Everyone in the group nodded along to every sentence because they had all been there, done that, and had the extra large t-shirt to prove it.  Folks laughed when scientists claimed that sugar was one of the most addictive substances out there, including Andrea and the rest of the Morgan family.  “How can sugar possibly be more addictive than cocaine?” they all asked.  “Cocaine has killed millions of people over the years, but surely sugar hasn’t.”

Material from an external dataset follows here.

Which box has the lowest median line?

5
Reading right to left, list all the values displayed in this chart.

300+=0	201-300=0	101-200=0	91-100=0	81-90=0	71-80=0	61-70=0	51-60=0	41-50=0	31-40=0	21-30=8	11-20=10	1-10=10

Oh, but it had.  So much sugar stuffed into such relatively small vessels…it was only a matter of time before it lead to obesity, heart disease, diabetes and cancer.  Even those with restraint couldn’t avoid it entirely.  It was in our cereals, our breads, plus our canned, bottled and frozen goods.  Then there was the obvious additions to our snack foods.  For years, the government didn’t care, but once some accounting wizard calculated what it was costing our healthcare system, they declared all types of added sugar illegal.  Soon, it was worth more on the streets than any narcotic pain reliever.  People, including Andrea, stole money to get her hands on the stuff.  They binged on chocolate bars and soda pop after their kids had gone to bed.  College students paid their tuition by trafficking it.

Andrew knew she had hit rock bottom when she saw her reflection in the mirror.  Before her stood a woman painfully squeeze into size 12 clothes when she clearly needed a size 16.  She looked worse than a crackhead.  She finally had to admit it: those obnoxious, pretentious hipsters who had for decades been touting a raw plant-based diet were right.  She quit cold turkey right then and there and joined Narcotics Anonymous.

“Do I miss the stuff?  Hell, yeah.  I dream about it still, crave it, and sometimes like to believe I can consume it in moderation.  Just a candy here or there.  But deep down inside I know that I can never touch sugar again.”

A member named Steve offered to be her sponsor and when she reached all the important milestones in her recovery – one month sugar free, six months sugar free, one year sugar free, etc. – he was there to hand her the chips; plastic ones, of course.   Not the unhealthy, but edible kind.

Twenty years later Jessica died; not from diabetes, heart disease, or cancer, but from choking to death on a piece of raw carrot.

There had better be chocolate bars in heaven or I’m going to be really mad, was her final thought.